### Work task
Take the rows from the start through the line that contains "La autorización regulatoria", swap every "Algemeen" for "Overzicht", and write out only those lines with nothing else changed.

>>>>




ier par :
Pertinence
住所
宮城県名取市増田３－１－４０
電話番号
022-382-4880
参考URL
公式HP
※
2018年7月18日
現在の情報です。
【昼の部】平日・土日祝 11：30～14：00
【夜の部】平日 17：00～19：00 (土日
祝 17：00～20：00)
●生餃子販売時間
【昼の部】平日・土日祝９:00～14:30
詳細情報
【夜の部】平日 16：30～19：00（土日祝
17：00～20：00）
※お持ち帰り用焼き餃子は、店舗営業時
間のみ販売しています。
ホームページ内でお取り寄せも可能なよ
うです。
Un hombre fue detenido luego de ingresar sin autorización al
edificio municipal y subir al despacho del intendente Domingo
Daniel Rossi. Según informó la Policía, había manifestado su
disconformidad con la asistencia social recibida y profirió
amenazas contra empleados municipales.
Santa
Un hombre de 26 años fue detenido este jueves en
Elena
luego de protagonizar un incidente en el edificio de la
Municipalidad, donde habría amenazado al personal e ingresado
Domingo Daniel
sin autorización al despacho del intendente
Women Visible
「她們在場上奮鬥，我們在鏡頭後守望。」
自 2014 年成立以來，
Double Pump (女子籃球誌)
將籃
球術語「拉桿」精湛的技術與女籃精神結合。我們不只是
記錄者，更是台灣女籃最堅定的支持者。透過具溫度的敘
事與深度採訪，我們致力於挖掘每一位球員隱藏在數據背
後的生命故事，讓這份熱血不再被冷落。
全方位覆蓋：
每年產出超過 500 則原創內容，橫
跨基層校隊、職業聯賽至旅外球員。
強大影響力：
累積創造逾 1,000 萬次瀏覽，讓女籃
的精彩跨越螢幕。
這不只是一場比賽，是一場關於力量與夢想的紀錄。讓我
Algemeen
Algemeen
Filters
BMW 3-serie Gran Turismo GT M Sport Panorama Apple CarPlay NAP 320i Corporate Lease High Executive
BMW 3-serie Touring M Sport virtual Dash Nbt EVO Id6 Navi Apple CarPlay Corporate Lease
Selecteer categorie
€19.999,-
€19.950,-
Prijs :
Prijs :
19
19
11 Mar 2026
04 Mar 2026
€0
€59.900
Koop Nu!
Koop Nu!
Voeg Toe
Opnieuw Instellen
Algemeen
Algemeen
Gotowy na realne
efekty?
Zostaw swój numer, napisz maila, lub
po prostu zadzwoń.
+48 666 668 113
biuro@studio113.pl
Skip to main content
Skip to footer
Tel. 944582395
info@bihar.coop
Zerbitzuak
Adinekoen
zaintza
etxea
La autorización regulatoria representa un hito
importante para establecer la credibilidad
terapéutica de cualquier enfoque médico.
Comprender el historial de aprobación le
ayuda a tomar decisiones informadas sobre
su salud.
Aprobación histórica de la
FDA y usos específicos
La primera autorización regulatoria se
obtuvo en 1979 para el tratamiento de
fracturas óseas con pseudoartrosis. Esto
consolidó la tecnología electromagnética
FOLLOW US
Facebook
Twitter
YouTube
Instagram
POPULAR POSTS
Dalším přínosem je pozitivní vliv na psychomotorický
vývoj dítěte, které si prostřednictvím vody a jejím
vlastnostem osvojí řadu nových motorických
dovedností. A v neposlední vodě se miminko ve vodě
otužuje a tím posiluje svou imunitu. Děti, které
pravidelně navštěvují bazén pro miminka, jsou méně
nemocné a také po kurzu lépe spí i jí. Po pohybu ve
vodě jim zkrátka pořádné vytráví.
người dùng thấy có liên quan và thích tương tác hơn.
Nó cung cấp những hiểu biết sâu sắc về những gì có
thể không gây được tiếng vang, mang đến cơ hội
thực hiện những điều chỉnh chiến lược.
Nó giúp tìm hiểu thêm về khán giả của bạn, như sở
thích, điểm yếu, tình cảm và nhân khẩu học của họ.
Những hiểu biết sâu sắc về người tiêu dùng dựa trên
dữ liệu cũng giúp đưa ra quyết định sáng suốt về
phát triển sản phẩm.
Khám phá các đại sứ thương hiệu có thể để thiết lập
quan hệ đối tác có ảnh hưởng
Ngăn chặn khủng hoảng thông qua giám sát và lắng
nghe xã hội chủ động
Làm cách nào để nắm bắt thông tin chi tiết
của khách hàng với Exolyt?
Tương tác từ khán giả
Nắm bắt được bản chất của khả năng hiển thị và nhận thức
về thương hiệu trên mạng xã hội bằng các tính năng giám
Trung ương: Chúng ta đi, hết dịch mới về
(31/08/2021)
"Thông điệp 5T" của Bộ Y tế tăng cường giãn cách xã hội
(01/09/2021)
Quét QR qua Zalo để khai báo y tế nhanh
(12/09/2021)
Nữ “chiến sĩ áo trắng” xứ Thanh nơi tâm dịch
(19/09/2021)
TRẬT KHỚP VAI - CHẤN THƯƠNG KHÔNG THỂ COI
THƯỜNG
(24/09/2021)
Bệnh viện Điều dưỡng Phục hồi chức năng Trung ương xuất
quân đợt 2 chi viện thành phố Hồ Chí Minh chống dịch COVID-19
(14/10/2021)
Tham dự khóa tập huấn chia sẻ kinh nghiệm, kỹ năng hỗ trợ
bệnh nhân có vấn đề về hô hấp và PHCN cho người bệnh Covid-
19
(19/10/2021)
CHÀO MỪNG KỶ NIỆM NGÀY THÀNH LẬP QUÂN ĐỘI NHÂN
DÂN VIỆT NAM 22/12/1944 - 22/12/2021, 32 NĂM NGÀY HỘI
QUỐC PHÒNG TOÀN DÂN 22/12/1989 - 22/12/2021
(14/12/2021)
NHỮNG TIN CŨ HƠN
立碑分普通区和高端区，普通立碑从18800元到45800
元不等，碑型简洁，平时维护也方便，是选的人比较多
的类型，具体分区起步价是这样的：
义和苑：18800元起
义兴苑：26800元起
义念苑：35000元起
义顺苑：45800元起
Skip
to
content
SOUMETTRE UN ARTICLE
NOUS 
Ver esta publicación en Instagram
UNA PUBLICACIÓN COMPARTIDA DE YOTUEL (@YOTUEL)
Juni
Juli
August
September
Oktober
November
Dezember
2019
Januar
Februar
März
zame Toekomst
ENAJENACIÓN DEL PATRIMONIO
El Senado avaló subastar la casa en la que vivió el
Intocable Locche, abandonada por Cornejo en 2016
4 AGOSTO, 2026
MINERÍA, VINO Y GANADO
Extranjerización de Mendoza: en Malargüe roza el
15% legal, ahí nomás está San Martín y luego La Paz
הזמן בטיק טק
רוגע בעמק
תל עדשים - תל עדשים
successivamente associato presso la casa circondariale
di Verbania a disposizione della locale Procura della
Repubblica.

<<<<

### Task result



ier par :
Pertinence
住所
宮城県名取市増田３－１－４０
電話番号
022-382-4880
参考URL
公式HP
※
2018年7月18日
現在の情報です。
【昼の部】平日・土日祝 11：30～14：00
【夜の部】平日 17：00～19：00 (土日
祝 17：00～20：00)
●生餃子販売時間
【昼の部】平日・土日祝９:00～14:30
詳細情報
【夜の部】平日 16：30～19：00（土日祝
17：00～20：00）
※お持ち帰り用焼き餃子は、店舗営業時
間のみ販売しています。
ホームページ内でお取り寄せも可能なよ
うです。
Un hombre fue detenido luego de ingresar sin autorización al
edificio municipal y subir al despacho del intendente Domingo
Daniel Rossi. Según informó la Policía, había manifestado su
disconformidad con la asistencia social recibida y profirió
amenazas contra empleados municipales.
Santa
Un hombre de 26 años fue detenido este jueves en
Elena
luego de protagonizar un incidente en el edificio de la
Municipalidad, donde habría amenazado al personal e ingresado
Domingo Daniel
sin autorización al despacho del intendente
Women Visible
「她們在場上奮鬥，我們在鏡頭後守望。」
自 2014 年成立以來，
Double Pump (女子籃球誌)
將籃
球術語「拉桿」精湛的技術與女籃精神結合。我們不只是
記錄者，更是台灣女籃最堅定的支持者。透過具溫度的敘
事與深度採訪，我們致力於挖掘每一位球員隱藏在數據背
後的生命故事，讓這份熱血不再被冷落。
全方位覆蓋：
每年產出超過 500 則原創內容，橫
跨基層校隊、職業聯賽至旅外球員。
強大影響力：
累積創造逾 1,000 萬次瀏覽，讓女籃
的精彩跨越螢幕。
這不只是一場比賽，是一場關於力量與夢想的紀錄。讓我
Overzicht
Overzicht
Filters
BMW 3-serie Gran Turismo GT M Sport Panorama Apple CarPlay NAP 320i Corporate Lease High Executive
BMW 3-serie Touring M Sport virtual Dash Nbt EVO Id6 Navi Apple CarPlay Corporate Lease
Selecteer categorie
€19.999,-
€19.950,-
Prijs :
Prijs :
19
19
11 Mar 2026
04 Mar 2026
€0
€59.900
Koop Nu!
Koop Nu!
Voeg Toe
Opnieuw Instellen
Overzicht
Overzicht
Gotowy na realne
efekty?
Zostaw swój numer, napisz maila, lub
po prostu zadzwoń.
+48 666 668 113
biuro@studio113.pl
Skip to main content
Skip to footer
Tel. 944582395
info@bihar.coop
Zerbitzuak
Adinekoen
zaintza
etxea
La autorización regulatoria representa un hito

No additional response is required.